(Records drawn from a dataset)
··········

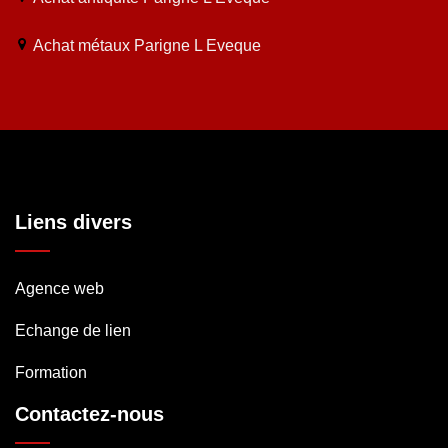
Achat métaux Parigne L Eveque
Liens divers
Agence web
Echange de lien
Formation
Contactez-nous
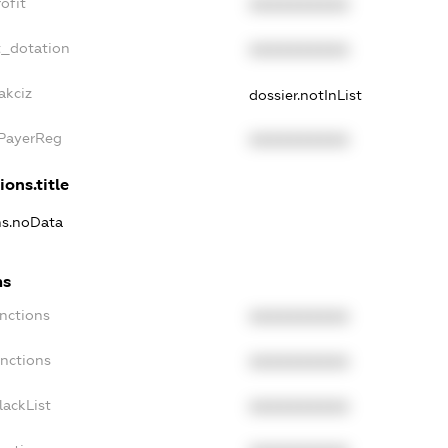
ofit
XXXXXXXXXX
t_dotation
XXXXXXXXXX
akciz
dossier.notInList
xPayerReg
XXXXXXXXXX
ions.title
ns.noData
ns
nctions
XXXXXXXXXX
anctions
XXXXXXXXXX
lackList
XXXXXXXXXX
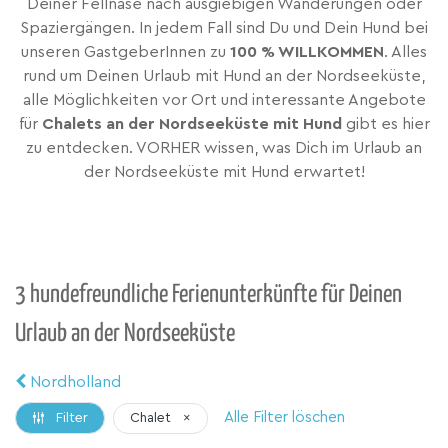
Deiner Fellnase nach ausgiebigen Wanderungen oder
Spaziergängen. In jedem Fall sind Du und Dein Hund bei
unseren GastgeberInnen zu
100 % WILLKOMMEN
. Alles
rund um Deinen Urlaub mit Hund an der Nordseeküste,
alle Möglichkeiten vor Ort und interessante Angebote
für
Chalets an der Nordseeküste mit Hund
gibt es hier
zu entdecken. VORHER wissen, was Dich im Urlaub an
der Nordseeküste mit Hund erwartet!
3 hundefreundliche Ferienunterkünfte für Deinen
Urlaub an der Nordseeküste
Nordholland
Alle Filter löschen
Chalet
×
Filter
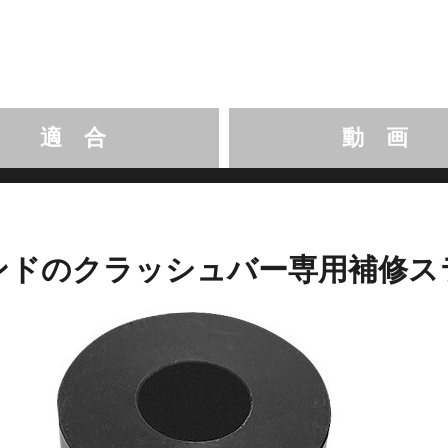
適 合
動 画
ンドのクラッシュバー専用補修ス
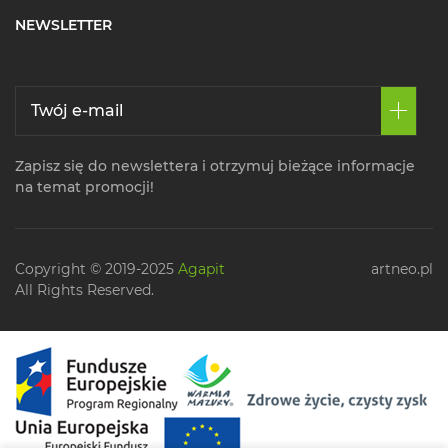
NEWSLETTER
Zapisz się do newslettera i otrzymuj bieżące informacje
na temat promocji!
Copyright © 2019-2025
Agapit
artneo.pl
All Rights Reserved.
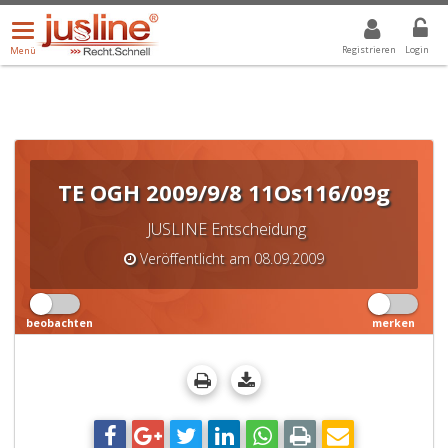
Menü
DROPDOWN: GEWÄHLTER WERT IST ALLE
ALLE
öffnen/schließen
Registrieren
Login
Menü
TE OGH 2009/9/8 11Os116/09g
JUSLINE Entscheidung
Veröffentlicht am 08.09.2009
beobachten
merken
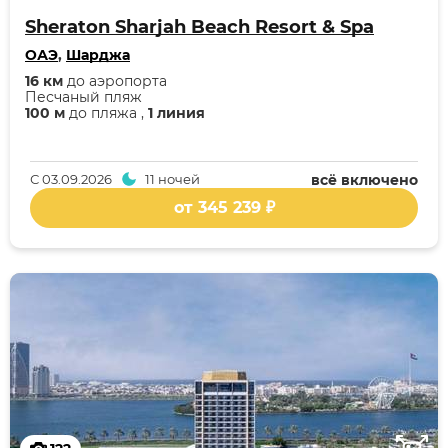
Sheraton Sharjah Beach Resort & Spa
ОАЭ
,
Шарджа
16 км
до аэропорта
Песчаный пляж
100 м
до пляжа ,
1 линия
С
03.09.2026
11 ночей
всё включено
от 345 239 ₽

··········

Task goal: Would you copy the records word for word, without any of their pictures?

Written reply:
Achat métaux Parigne L Eveque
Liens divers
Agence web
Echange de lien
Formation
Contactez-nous
ofit
XXXXXXXXXX
t_dotation
XXXXXXXXXX
akciz
dossier.notInList
xPayerReg
XXXXXXXXXX
ions.title
ns.noData
ns
nctions
XXXXXXXXXX
anctions
XXXXXXXXXX
lackList
XXXXXXXXXX
Deiner Fellnase nach ausgiebigen Wanderungen oder
Spaziergängen. In jedem Fall sind Du und Dein Hund bei
unseren GastgeberInnen zu
100 % WILLKOMMEN
. Alles
rund um Deinen Urlaub mit Hund an der Nordseeküste,
alle Möglichkeiten vor Ort und interessante Angebote
für
Chalets an der Nordseeküste mit Hund
gibt es hier
zu entdecken. VORHER wissen, was Dich im Urlaub an
der Nordseeküste mit Hund erwartet!
3 hundefreundliche Ferienunterkünfte für Deinen
Urlaub an der Nordseeküste
Nordholland
Alle Filter löschen
Chalet
×
Filter
適 合
動 画
ンドのクラッシュバー専用補修ス
NEWSLETTER
Zapisz się do newslettera i otrzymuj bieżące informacje
na temat promocji!
Copyright © 2019-2025
Agapit
artneo.pl
All Rights Reserved.
Menü
DROPDOWN: GEWÄHLTER WERT IST ALLE
ALLE
öffnen/schließen
Registrieren
Login
Menü
TE OGH 2009/9/8 11Os116/09g
JUSLINE Entscheidung
Veröffentlicht am 08.09.2009
beobachten
merken
Sheraton Sharjah Beach Resort & Spa
ОАЭ
,
Шарджа
16 км
до аэропорта
Песчаный пляж
100 м
до пляжа ,
1 линия
С
03.09.2026
11 ночей
всё включено
от 345 239 ₽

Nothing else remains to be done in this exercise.